The Cabinet is believed to have approved a policy on bad debts (NPAs), which is being forwarded to President Pranab Mukherjee for approval. The President is likely to clear the ordinance on Wednesday night itself.

"It is an amendment in the Banking Regulation Act. Since Parliament is not in session, it will be issued as an ordinance, which needs President's approval," official sources told IANS.

Finance Minister Arun Jaitley gave hints on the decision, but declined to go into the details citing protocol constraints about disclosing something even before the President gets it.

Jaitley merely said the Cabinet has taken an "important decision" relating to the banking sector. Media attempts to elicit details from him failed.

It is believed that the ordinance would give powers to the Reserve Bank of India (RBI) to take strict action against defaulters while being lenient in cases of genuine business failures.

The policy is also likely to contain guidelines regarding public auction of assets of the defaulting companies or individuals.

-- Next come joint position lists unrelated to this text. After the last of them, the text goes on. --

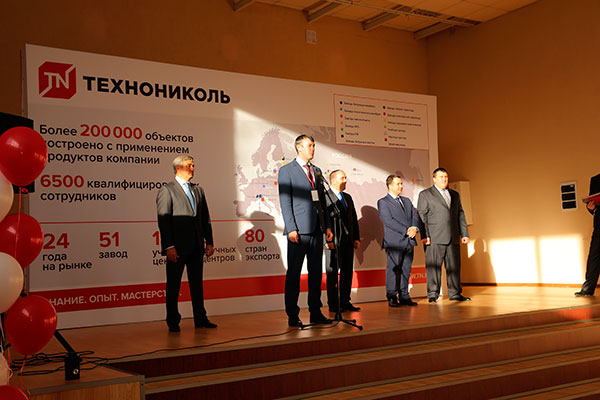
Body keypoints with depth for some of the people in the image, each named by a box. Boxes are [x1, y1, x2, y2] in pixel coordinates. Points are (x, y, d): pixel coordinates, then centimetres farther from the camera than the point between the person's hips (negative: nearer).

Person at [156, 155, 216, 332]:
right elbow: (163, 220, -10)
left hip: (196, 246, 6)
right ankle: (173, 322, 12)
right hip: (177, 247, -6)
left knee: (197, 284, 12)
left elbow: (205, 218, 16)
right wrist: (169, 247, -17)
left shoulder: (198, 190, 16)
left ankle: (200, 319, 20)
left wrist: (209, 242, 9)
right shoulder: (166, 190, -3)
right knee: (173, 285, 3)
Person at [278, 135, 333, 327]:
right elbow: (285, 203, -7)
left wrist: (327, 226, 10)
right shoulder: (286, 171, -1)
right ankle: (292, 316, 7)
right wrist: (291, 229, -15)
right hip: (299, 231, -6)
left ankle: (316, 313, 17)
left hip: (316, 230, 6)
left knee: (316, 272, 9)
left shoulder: (317, 171, 18)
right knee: (294, 273, 0)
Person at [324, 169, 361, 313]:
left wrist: (357, 238, 11)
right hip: (333, 242, -7)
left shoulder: (348, 197, 17)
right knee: (332, 274, 1)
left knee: (347, 272, 10)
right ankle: (333, 304, 8)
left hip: (348, 242, 7)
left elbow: (354, 219, 18)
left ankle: (345, 302, 18)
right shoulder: (325, 197, -7)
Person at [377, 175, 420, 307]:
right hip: (394, 241, -6)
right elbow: (388, 221, -11)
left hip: (409, 241, 6)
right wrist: (406, 231, -16)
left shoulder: (407, 201, 21)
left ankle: (404, 297, 13)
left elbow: (415, 216, 14)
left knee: (406, 270, 7)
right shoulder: (383, 202, -1)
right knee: (393, 269, -3)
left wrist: (414, 228, -8)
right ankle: (392, 298, 2)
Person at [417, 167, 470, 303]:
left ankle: (455, 293, 15)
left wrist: (464, 234, 12)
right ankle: (433, 295, 3)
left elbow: (460, 215, 19)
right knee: (434, 266, -4)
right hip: (435, 238, -4)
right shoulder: (425, 194, 5)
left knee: (454, 266, 6)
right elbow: (422, 216, -1)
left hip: (453, 238, 5)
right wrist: (425, 235, -11)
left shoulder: (455, 194, 20)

The ordinance assumes significance in the context of the government's attempts to get Vijay Mallya extradited to India. His Kingfisher Airlines had defaulted to the tune of about Rs. 9,000 crore in loans to public sector banks. As banks started hounding him for recovery of their loans, Mallya fled to London last year.

Informed sources said the details of the amendments may be disclosed once the President gives his approval.

According to a study, the current financial stress in the Indian banking system is estimated at Rs 11.80 lakh crore, of which gross NPAs of Rs 2.44 lakh crore have been sold to Asset Reconstruction Companies (ARCs).

The study was jointly carried out by industry body Associated Chambers of Commerce and Industry of India, Society of Insolvency Practitioners of India and Edelweiss.